• [Task directions] Convert every line of the entries below into a Markdown table with two columns, No and Line. Number the rows in order, and leave out any blank lines.

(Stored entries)
--- --- ---

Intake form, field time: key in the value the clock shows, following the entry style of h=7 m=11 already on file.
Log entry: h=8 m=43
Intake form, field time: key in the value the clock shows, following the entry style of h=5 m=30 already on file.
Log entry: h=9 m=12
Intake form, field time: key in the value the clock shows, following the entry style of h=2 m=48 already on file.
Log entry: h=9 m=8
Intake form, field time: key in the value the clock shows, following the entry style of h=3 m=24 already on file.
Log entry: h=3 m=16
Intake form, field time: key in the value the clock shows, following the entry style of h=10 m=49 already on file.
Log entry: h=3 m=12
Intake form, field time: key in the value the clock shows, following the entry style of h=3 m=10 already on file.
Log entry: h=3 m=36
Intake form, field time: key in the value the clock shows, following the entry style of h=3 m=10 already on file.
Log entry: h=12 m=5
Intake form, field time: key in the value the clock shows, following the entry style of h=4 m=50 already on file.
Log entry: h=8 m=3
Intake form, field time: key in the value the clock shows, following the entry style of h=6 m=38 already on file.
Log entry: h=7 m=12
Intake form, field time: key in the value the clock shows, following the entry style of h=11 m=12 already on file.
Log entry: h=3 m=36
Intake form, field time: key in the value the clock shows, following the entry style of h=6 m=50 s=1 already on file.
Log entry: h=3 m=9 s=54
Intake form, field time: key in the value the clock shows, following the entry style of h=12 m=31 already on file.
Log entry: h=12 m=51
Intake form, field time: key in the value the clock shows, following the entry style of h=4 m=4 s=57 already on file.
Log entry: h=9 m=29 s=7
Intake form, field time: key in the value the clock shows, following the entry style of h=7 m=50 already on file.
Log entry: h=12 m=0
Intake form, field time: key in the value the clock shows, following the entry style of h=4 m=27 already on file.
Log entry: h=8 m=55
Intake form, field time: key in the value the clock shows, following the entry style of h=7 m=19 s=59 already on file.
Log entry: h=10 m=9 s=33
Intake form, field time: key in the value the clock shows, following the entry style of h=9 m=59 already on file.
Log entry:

--- --- ---

• [Task result]
| No | Line |
|---|---|
| 1 | Intake form, field time: key in the value the clock shows, following the entry style of h=7 m=11 already on file. |
| 2 | Log entry: h=8 m=43 |
| 3 | Intake form, field time: key in the value the clock shows, following the entry style of h=5 m=30 already on file. |
| 4 | Log entry: h=9 m=12 |
| 5 | Intake form, field time: key in the value the clock shows, following the entry style of h=2 m=48 already on file. |
| 6 | Log entry: h=9 m=8 |
| 7 | Intake form, field time: key in the value the clock shows, following the entry style of h=3 m=24 already on file. |
| 8 | Log entry: h=3 m=16 |
| 9 | Intake form, field time: key in the value the clock shows, following the entry style of h=10 m=49 already on file. |
| 10 | Log entry: h=3 m=12 |
| 11 | Intake form, field time: key in the value the clock shows, following the entry style of h=3 m=10 already on file. |
| 12 | Log entry: h=3 m=36 |
| 13 | Intake form, field time: key in the value the clock shows, following the entry style of h=3 m=10 already on file. |
| 14 | Log entry: h=12 m=5 |
| 15 | Intake form, field time: key in the value the clock shows, following the entry style of h=4 m=50 already on file. |
| 16 | Log entry: h=8 m=3 |
| 17 | Intake form, field time: key in the value the clock shows, following the entry style of h=6 m=38 already on file. |
| 18 | Log entry: h=7 m=12 |
| 19 | Intake form, field time: key in the value the clock shows, following the entry style of h=11 m=12 already on file. |
| 20 | Log entry: h=3 m=36 |
| 21 | Intake form, field time: key in the value the clock shows, following the entry style of h=6 m=50 s=1 already on file. |
| 22 | Log entry: h=3 m=9 s=54 |
| 23 | Intake form, field time: key in the value the clock shows, following the entry style of h=12 m=31 already on file. |
| 24 | Log entry: h=12 m=51 |
| 25 | Intake form, field time: key in the value the clock shows, following the entry style of h=4 m=4 s=57 already on file. |
| 26 | Log entry: h=9 m=29 s=7 |
| 27 | Intake form, field time: key in the value the clock shows, following the entry style of h=7 m=50 already on file. |
| 28 | Log entry: h=12 m=0 |
| 29 | Intake form, field time: key in the value the clock shows, following the entry style of h=4 m=27 already on file. |
| 30 | Log entry: h=8 m=55 |
| 31 | Intake form, field time: key in the value the clock shows, following the entry style of h=7 m=19 s=59 already on file. |
| 32 | Log entry: h=10 m=9 s=33 |
| 33 | Intake form, field time: key in the value the clock shows, following the entry style of h=9 m=59 already on file. |
| 34 | Log entry: |